OnApplicationPause: This is called at the end of the frame where the pause is detected, effectively between the normal frame updates. One extra frame will be issued after OnApplicationPause is called to allow the game to show graphics that indicate the paused state.
Awake: This function is always called before any Start functions and also just after a prefab is instantiated. (If a GameObject is in-active during start up Awake is not called until it is made active, or a function in any script attached to it is called.)
Doesn’t this mean that all awakes should be called before anything else and when objects are instantiated the system would call OnApplicationPause on startup?
OnApplicatonPause occurs when the application is suspended/resumed, it has no relation to instantiating or activating (in-active) objects or startup functions.
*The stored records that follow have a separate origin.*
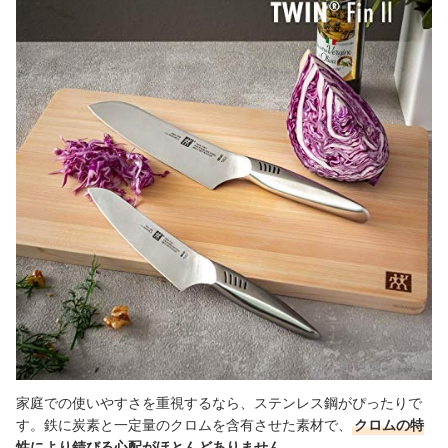
出典：
amazon.co.jp
家庭での使いやすさを重視するなら、ステンレス鋼がぴったりで
す。鉄に炭素と一定量のクロムを含有させた素材で、
クロムの特
性により錆びる心配がほとんどありません
。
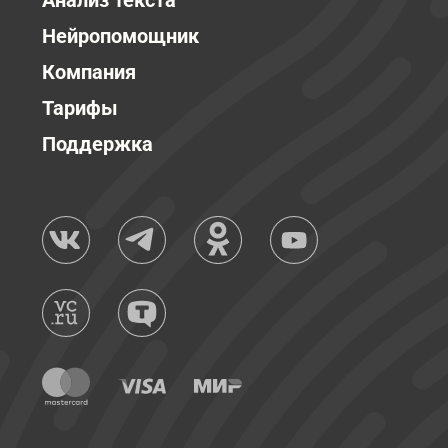
Анализ текста
Нейропомощник
Компания
Тарифы
Поддержка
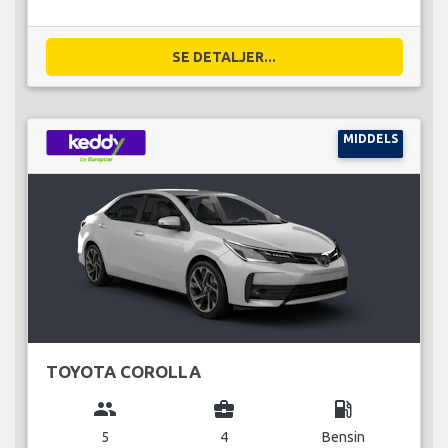
SE DETALJER...
MIDDELS
TOYOTA COROLLA
group
business_center
local_gas_station
5
4
Bensin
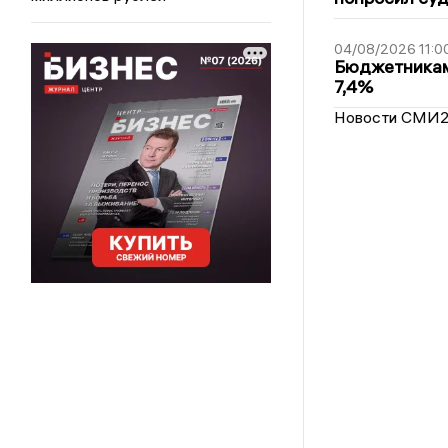
04/08/2026 11:0
Бюджетникам
7,4%
Новости СМИ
Ok, this make sense but for a method behaviour to be called first a game object must be in the scene using it. So, an instance of the object containing the behaviour would have been instantiated previously and awake is called right after the object is instantiated. On the other hand unity is not multithreaded, so, how is it possible that I receive OnApplicationPause when awake has not been called?.
This thoughts can be a bit naive, but it is what I understand from all I read and your answer. I would really apreciate that someone could clarify this.
OnApplicationPause is a system-level event, so it’s always broadcast when the application is “paused”. Whether anyone is listening (i.e. an active script on an active gameobject) is only important if you need to catch it. A case of “if a tree falls in a forest and there is no-one there to hear it, does it make any sound?”
To use it you’d have something like:
void OnApplicationPause(bool paused)
{
Debug.Log("APP PAUSED: "+ paused); // prints APP PAUSED: True when paused
if(!paused)
{
Debug.Log("RESUMING...");
}
}
Place this on any active script and it will be called on each one when you click away from Unity and back in Play mode.
Just to be clear, it’s not a method or function you’d call, you simply listen for it. It’s invoked automatically by the application when it loses focus and the application is forced to suspend itself, and when it regains focus. On iOS for example this would happen when you press the home button - not sure how it works with desktop and webplayer builds, but I’d assume it’s called if the application doesn’t have “Run In Background” set to true and it loses focus.